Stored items
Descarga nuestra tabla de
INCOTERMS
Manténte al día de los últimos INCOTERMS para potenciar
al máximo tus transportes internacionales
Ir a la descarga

* Exercise aim
Provide an exact reproduction of all the entries shown above.

* The answer
Descarga nuestra tabla de
INCOTERMS
Manténte al día de los últimos INCOTERMS para potenciar
al máximo tus transportes internacionales
Ir a la descarga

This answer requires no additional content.